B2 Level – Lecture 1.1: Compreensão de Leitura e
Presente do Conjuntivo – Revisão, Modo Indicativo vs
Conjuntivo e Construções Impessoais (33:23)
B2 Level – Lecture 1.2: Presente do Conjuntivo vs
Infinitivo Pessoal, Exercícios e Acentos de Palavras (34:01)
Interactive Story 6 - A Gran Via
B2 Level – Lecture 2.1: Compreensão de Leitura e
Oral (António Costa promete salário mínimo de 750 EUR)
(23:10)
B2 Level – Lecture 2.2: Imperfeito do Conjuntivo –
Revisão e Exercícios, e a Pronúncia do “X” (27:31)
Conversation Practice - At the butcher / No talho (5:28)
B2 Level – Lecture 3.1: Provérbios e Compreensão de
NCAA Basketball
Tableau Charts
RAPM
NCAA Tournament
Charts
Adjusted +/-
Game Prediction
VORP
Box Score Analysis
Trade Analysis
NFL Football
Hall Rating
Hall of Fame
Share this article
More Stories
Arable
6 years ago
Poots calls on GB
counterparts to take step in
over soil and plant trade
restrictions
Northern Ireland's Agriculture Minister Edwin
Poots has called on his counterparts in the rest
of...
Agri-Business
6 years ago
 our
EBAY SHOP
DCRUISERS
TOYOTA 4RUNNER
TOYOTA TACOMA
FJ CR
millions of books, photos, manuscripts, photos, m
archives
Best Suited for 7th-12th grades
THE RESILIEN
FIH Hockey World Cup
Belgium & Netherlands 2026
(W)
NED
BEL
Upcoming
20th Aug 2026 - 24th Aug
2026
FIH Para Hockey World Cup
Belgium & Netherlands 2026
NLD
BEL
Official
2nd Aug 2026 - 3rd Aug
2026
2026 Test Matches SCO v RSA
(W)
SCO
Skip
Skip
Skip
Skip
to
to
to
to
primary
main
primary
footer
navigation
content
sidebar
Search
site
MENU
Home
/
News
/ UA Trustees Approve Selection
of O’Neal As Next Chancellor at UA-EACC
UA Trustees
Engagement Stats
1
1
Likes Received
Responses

EXERCISE REQUIREMENTS | Only the lines above starting at the one containing "NCAA Tournament" and ending at the one containing "FIH Hockey World Cup", both included, are to be returned, exactly as they read.

EXERCISE ANSWER |
NCAA Tournament
Charts
Adjusted +/-
Game Prediction
VORP
Box Score Analysis
Trade Analysis
NFL Football
Hall Rating
Hall of Fame
Share this article
More Stories
Arable
6 years ago
Poots calls on GB
counterparts to take step in
over soil and plant trade
restrictions
Northern Ireland's Agriculture Minister Edwin
Poots has called on his counterparts in the rest
of...
Agri-Business
6 years ago
 our
EBAY SHOP
DCRUISERS
TOYOTA 4RUNNER
TOYOTA TACOMA
FJ CR
millions of books, photos, manuscripts, photos, m
archives
Best Suited for 7th-12th grades
THE RESILIEN
FIH Hockey World Cup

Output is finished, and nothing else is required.